Es Europa, en su búsqueda y aventura sin fin, quien puede iluminar el camino de un mundo de Estados y Naciones en desencuentro, a otro de abrazo humano y humanitario. Y es Francia a quien le corresponde en esta oscura hora recuperar la fraternidad como eje de su política exterior, en vez del atrincheramiento local.
La única manera de hacerlo es rehusar tajantemente el expediente de la fuerza.
Fuerza y soberbia son uno y lo mismo, y han demostrado hasta el hartazgo su incapacidad para leer al mundo y reinventarlo.
Lo que hoy despierta nuestra más profunda indignación no responde a generación espontánea ni es el inicio de algo nuevo y desconocido; es producto de políticas de exclusión, injusticia, depredación y fuerza que a lo largo de la historia han mostrado su incapacidad e ineficacia.
No son sociedades aisladas y remotas las que aquí están en riesgo, es la humanidad en su conjunto y su hogar en esta tierra.
No es la sabiduría de los mercados, los rendimientos de los índices macroeconómicos, el control del petróleo, la dominación de pueblos, territorios y recursos, o bien la religión verdadera y excluyente, cuanto la razón de ser del hombre en tanto especie en el universo.

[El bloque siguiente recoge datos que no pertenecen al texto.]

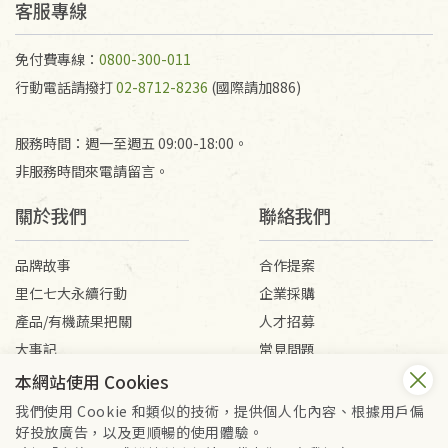
客服專線
免付費專線：
0800-300-011
行動電話請撥打
02-8712-8236
(國際請加886)
服務時間：週一至週五 09:00-18:00。
非服務時間來電請留言。
關於我們
聯絡我們
品牌故事
合作提案
里仁七大永續行動
企業採購
產品/有機蔬果把關
人才招募
大事記
常見問題
媒體報導
客服信箱
本網站使用 Cookies
我們使用 Cookie 和類似的技術，提供個人化內容、根據用戶偏
好投放廣告，以及更順暢的使用體驗。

No es la seguridad de quienes la pueden pagar o el negocio de la guerra, cuanto que no hay mayor seguridad que el interés común de la humanidad sin distinción cualesquiera y sin necesidad de un policía global.
De nosotros depende si regresamos a totalitarismos en sus nuevas versiones de mercado y religión, o convertimos desencuentro en humanidad, fuerza en solidaridad y convivencia en justicia.